KOTA KINABALU: A Sabah Barisan Nasional component party wants the state government to insist that Petronas abandon a planned 480km pipeline to channel gas from Kimanis to Bintulu in Sarawak.
United Pasok Momogun Kadazan Murut Organisation (Upko) also wants an increase in oil royalty for Sabah and suggests that a five-percentage point hike was “doable”.
Upko president Tan Sri Bernard Dompok said the pipeline project should be stopped to encourage the downstream processing of gas pumped from offshore fields on Sabah’s west coast.
“We realise that the gas pumped from Sabah may be too little to develop a liquefied natural gas sector but there are other alternative industries such as urea and plastic manufacturing,” he told reporters after a seminar on the oil and gas industry organised by Upko Youth here yesterday.

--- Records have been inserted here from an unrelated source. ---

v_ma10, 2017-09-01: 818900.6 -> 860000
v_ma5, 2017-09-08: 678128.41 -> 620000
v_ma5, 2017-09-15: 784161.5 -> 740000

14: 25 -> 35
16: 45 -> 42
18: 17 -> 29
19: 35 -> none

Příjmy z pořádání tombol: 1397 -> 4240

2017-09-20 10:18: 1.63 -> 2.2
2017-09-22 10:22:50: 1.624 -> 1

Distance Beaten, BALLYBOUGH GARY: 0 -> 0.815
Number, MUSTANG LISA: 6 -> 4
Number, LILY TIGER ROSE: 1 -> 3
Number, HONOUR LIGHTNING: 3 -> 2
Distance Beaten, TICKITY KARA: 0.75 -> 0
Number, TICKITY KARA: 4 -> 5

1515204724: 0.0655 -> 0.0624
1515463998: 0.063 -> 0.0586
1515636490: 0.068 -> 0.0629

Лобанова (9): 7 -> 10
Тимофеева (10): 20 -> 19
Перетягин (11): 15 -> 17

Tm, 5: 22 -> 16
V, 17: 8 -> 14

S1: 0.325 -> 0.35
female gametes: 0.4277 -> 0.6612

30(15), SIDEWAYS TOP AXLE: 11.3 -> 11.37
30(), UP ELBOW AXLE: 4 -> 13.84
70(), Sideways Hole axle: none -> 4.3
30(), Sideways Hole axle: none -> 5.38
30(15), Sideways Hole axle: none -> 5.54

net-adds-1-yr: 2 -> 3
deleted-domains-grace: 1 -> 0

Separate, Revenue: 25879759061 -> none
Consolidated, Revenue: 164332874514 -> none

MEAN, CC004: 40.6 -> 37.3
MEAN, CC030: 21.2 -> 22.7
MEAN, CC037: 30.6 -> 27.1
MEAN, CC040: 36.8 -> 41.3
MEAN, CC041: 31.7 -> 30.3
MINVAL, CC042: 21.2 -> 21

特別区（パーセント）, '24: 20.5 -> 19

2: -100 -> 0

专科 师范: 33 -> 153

Prime Minister Datuk Seri Abdullah Ahmad Badawi had reportedly told Sabah Barisan component party leaders at a meeting on May 31 that the Petronas gas pipeline from Kimanis near here to Bintulu would be stopped.
On June 11, however, Petronas vice-president of gas business Wan Zulkiflee Wan Ariffin was quoted as saying that the RM390mil pipeline project would proceed and due for completion by March 2011.
Dompok, who is a Minister in the Prime Minister’s Department, noted that Petronas appeared to be defying the Prime Minister.
He said unlike other states with oil and gas reserves, namely Sarawak and Terengganu, which had related industries, there was none in Sabah.
“The only thing Sabah has is the gas pipeline ending at Gayang in Tuaran and that too is for an independent power producer. It is understandable for Sabah to feel left out in this regard,” Dompok said.
On the petroleum royalty increase, he said his party was not objecting to the 20% requested by the Sabah Progressive Party but felt that a five-percentage point increase was more practical for now.
He said the increase was achievable if the Federal Government was willing to forgo its share of the royalty as stipulated in the petroleum sharing agreement.